GAP ET/OU VICE DU CONSENTEMENT

L’acheteur des titres d’une société est protégé contre les « mauvaises surprises » d’une part par les dispositions de la convention de garantie d’actif et de passif (la « GAP ») que lui consent le vendeur lors de la vente des titres de sa société, et d’autre part par les dispositions de la loi en matière de vice du consentement.

La GAP peut être mise en jeu à chaque fois que l’acheteur des titres d’une société constate l’apparition d’un nouveau passif ou une dépréciation d’actif, dont l’origine est antérieure à la date de vente des titres.

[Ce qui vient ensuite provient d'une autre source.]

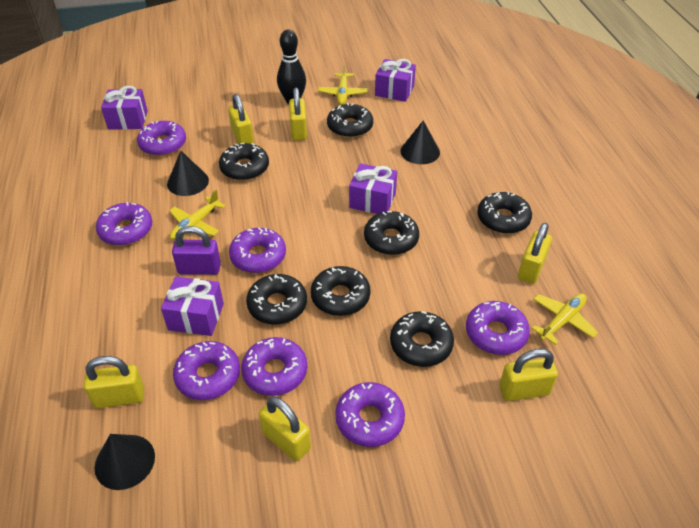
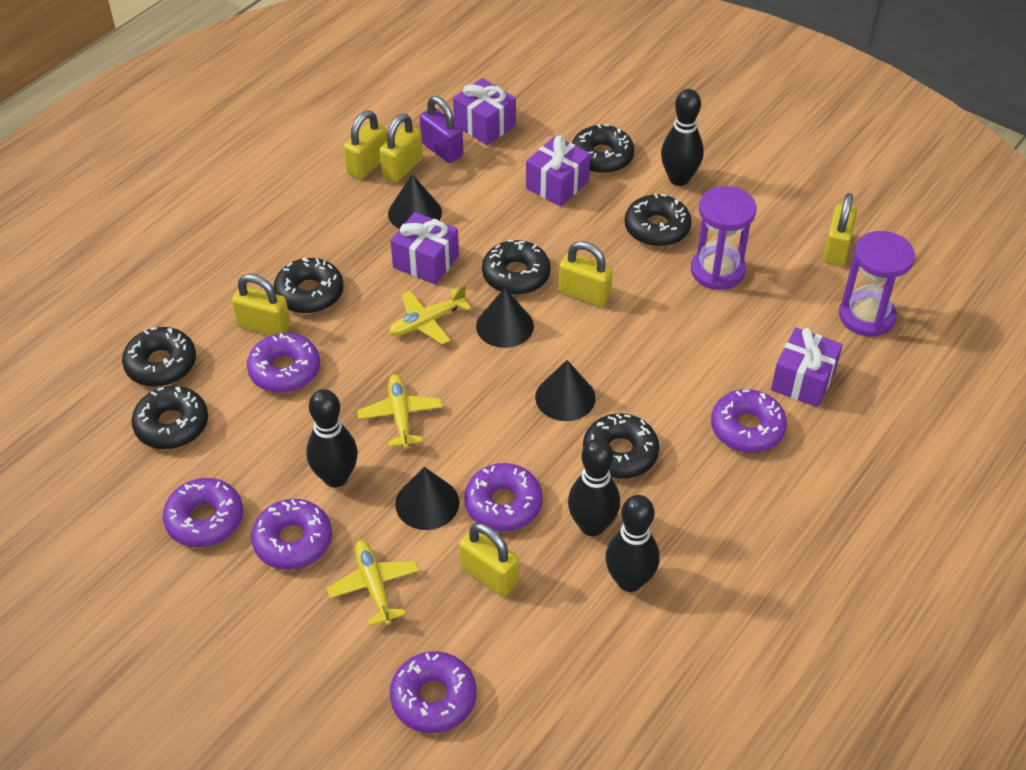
black bowling pin: 1 -> 4
black cone: 3 -> 4
purple donut: 7 -> 6
purple hourglass: 0 -> 2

L’acheteur se considérant comme trompé par le vendeur à l’occasion de l’achat des titres d’une société, a également la possibilité d’invoquer un « vice de son consentement » (articles 1130 et suivants du Code civil), et celui qui est le plus souvent invoqué par les acheteurs de titres de sociétés est le dol (article 1137 du Code civil) : Le dol est le fait pour un contractant d’obtenir le consentement de l’autre par des manœuvres ou des mensonges. Constitue également un dol la dissimulation intentionnelle par l’un des contractants d’une information dont il sait le caractère déterminant pour l’autre partie.

Il faut rappeler que pour invoquer le dol, il faut démontrer une faute du vendeur des titres, un préjudice subi par l’acheteur et la preuve que ce sont bien les manœuvres du vendeur qui ont causé le préjudice subi par l’acheteur des titres, alors que la mise en jeu de la GAP nécessite simplement la constatation d’un nouveau passif ou d’une dépréciation d’un des actifs de la société.

Par ailleurs, et dans la plupart des cas, la GAP est « plafonnée », c’est-à-dire que l’acheteur ne peut exiger une indemnisation du vendeur pour un montant supérieur au plafond convenu, la GAP prévoit également un seuil de déclenchement, et une durée, qui encadrent en quelque sorte la mise en jeu de la GAP, toutes ces contraintes n’existant pas lors de la mise en jeu d’une action contre le vendeur des titres pour dol.

A l’occasion d’un arrêt très récent (Cass. com. 12 octobre 2022, n° 21-12702) la Cour de cassation a eu l’occasion de rappeler que l’acheteur des titres d’une société pouvait bénéficier d’une indemnisation tant au titre de la GAP que du dol.

En l’espèce, une société est cédée avec un engagement du vendeur de garantir l’actif et le passif mais avec un plafond de 50.000 €.

Quelque temps après, l’acheteur met en jeu la GAP et réclame au vendeur des titres une somme supérieure à ce plafond. Il estime avoir été trompé par le vendeur et souligne que 50.000 € ne suffisent pas à couvrir son préjudice.

La cour d’appel lui accorde uniquement 50.000 € en retenant que la comptabilisation des
stocks TTC, enjeu du litige, constituait une pratique habituelle dans la société.

La Cour de cassation censure, les juges d’appel n’ayant pas, selon elle, répondu au grief de l’acheteur. La cour d’appel va donc devoir statuer à nouveau et dire si la comptabilisation des stocks TTC constituait une violation tellement flagrante des principes de comptabilité qu’elle ne pouvait être ignorée du vendeur qui aurait dû en informer l’acheteur, et que nous sommes bien en l’espèce, en présence d’un dol, et si tel le cas, l’acquéreur trompé pourra obtenir la réparation complète de son préjudice, au-delà du plafond fixé par la GAP.